Difference-in-Differences (DiD)
Quasi-experimental method that estimates causal effects by comparing changes over time between treatment and control groups.
Difference-in-Differences estimates causal effects through double before-after comparison – the most important method for natural experiments in marketing.
Explanation
DiD compares: (Treatment-After - Treatment-Before) - (Control-After - Control-Before). The second difference eliminates time-invariant differences and common trends. Prerequisite: Parallel Trends Assumption.
Marketing Relevance
Ideal when A/B tests are impossible: Regional campaign launches, price changes, policy changes – estimating causal effects from observational data.
Common Pitfalls
Parallel trends assumption hard to verify. Spillover effects between groups. Staggered treatment timing requires modern DiD methods.
Origin & History
John Snow used an early form of DiD in 1854 (cholera study). Card & Krueger (1994) made DiD famous with their minimum wage study.

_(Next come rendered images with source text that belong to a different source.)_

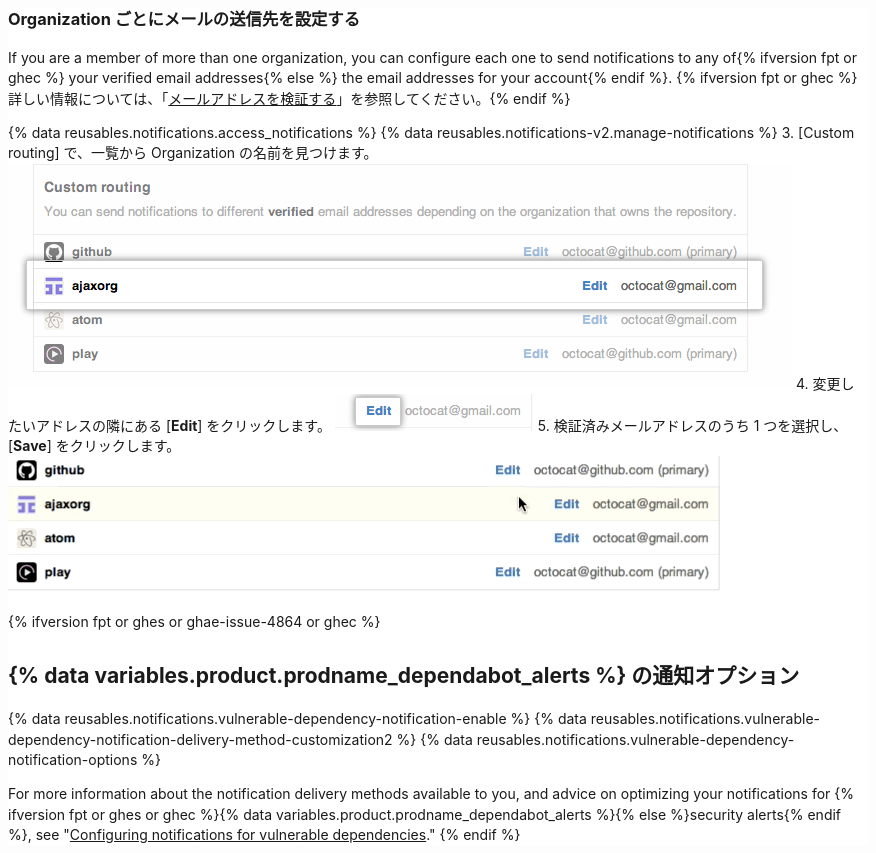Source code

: ### Organization ごとにメールの送信先を設定する

If you are a member of more than one organization, you can configure each one to send notifications to any of{% ifversion fpt or ghec %} your verified email addresses{% else %} the email addresses for your account{% endif %}. {% ifversion fpt or ghec %}詳しい情報については、「[メールアドレスを検証する](/articles/verifying-your-email-address)」を参照してください。{% endif %}

{% data reusables.notifications.access_notifications %}
{% data reusables.notifications-v2.manage-notifications %}
3. [Custom routing] で、一覧から Organization の名前を見つけます。   
   ![Organization とメールアドレスの一覧](/assets/images/help/notifications/notifications_org_emails.png)
4. 変更したいアドレスの隣にある [**Edit**] をクリックします。 ![Organization のメールアドレスの編集](/assets/images/help/notifications/notifications_edit_org_emails.png)
5. 検証済みメールアドレスのうち 1 つを選択し、[**Save**] をクリックします。    
   ![Organization ごとのメールアドレス切り替え](/assets/images/help/notifications/notifications_switching_org_email.gif)

{% ifversion fpt or ghes or ghae-issue-4864 or ghec %}
## {% data variables.product.prodname_dependabot_alerts %} の通知オプション

{% data reusables.notifications.vulnerable-dependency-notification-enable %}
{% data reusables.notifications.vulnerable-dependency-notification-delivery-method-customization2 %}
{% data reusables.notifications.vulnerable-dependency-notification-options %}

For more information about the notification delivery methods available to you, and advice on optimizing your notifications for {% ifversion fpt or ghes or ghec %}{% data variables.product.prodname_dependabot_alerts %}{% else %}security alerts{% endif %}, see "[Configuring notifications for vulnerable dependencies](/github/managing-security-vulnerabilities/configuring-notifications-for-vulnerable-dependencies)."
{% endif %}
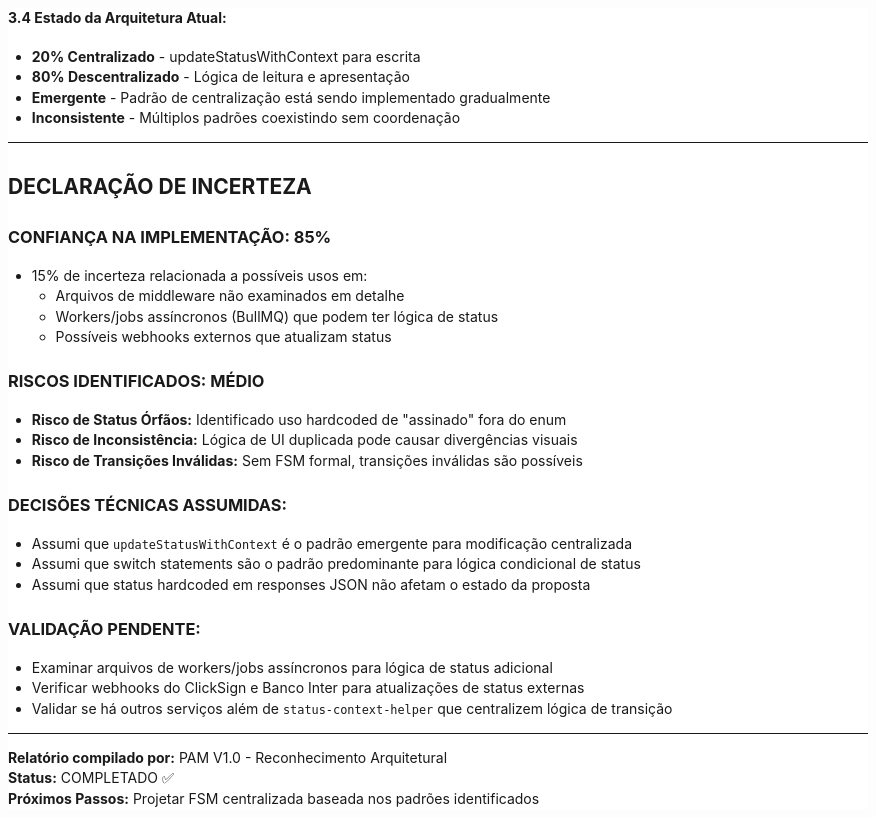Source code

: #### **3.4 Estado da Arquitetura Atual:**

- **20% Centralizado** - updateStatusWithContext para escrita
- **80% Descentralizado** - Lógica de leitura e apresentação
- **Emergente** - Padrão de centralização está sendo implementado gradualmente
- **Inconsistente** - Múltiplos padrões coexistindo sem coordenação

---

## **DECLARAÇÃO DE INCERTEZA**

### **CONFIANÇA NA IMPLEMENTAÇÃO:** 85%

- 15% de incerteza relacionada a possíveis usos em:
  - Arquivos de middleware não examinados em detalhe
  - Workers/jobs assíncronos (BullMQ) que podem ter lógica de status
  - Possíveis webhooks externos que atualizam status

### **RISCOS IDENTIFICADOS:** MÉDIO

- **Risco de Status Órfãos:** Identificado uso hardcoded de "assinado" fora do enum
- **Risco de Inconsistência:** Lógica de UI duplicada pode causar divergências visuais
- **Risco de Transições Inválidas:** Sem FSM formal, transições inválidas são possíveis

### **DECISÕES TÉCNICAS ASSUMIDAS:**

- Assumi que `updateStatusWithContext` é o padrão emergente para modificação centralizada
- Assumi que switch statements são o padrão predominante para lógica condicional de status
- Assumi que status hardcoded em responses JSON não afetam o estado da proposta

### **VALIDAÇÃO PENDENTE:**

- Examinar arquivos de workers/jobs assíncronos para lógica de status adicional
- Verificar webhooks do ClickSign e Banco Inter para atualizações de status externas
- Validar se há outros serviços além de `status-context-helper` que centralizem lógica de transição

---

**Relatório compilado por:** PAM V1.0 - Reconhecimento Arquitetural  
**Status:** COMPLETADO ✅  
**Próximos Passos:** Projetar FSM centralizada baseada nos padrões identificados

Callaway & Sant'Anna (2021) solved problems with staggered DiD.
Comparisons & Differences
Difference-in-Differences (DiD) vs. A/B Testing
A/B testing randomizes; DiD uses natural variation and controls for trends – when randomization is impossible.
Difference-in-Differences (DiD) vs. Regression Discontinuity
RD uses thresholds; DiD uses before-after comparisons. Both are quasi-experimental but for different settings.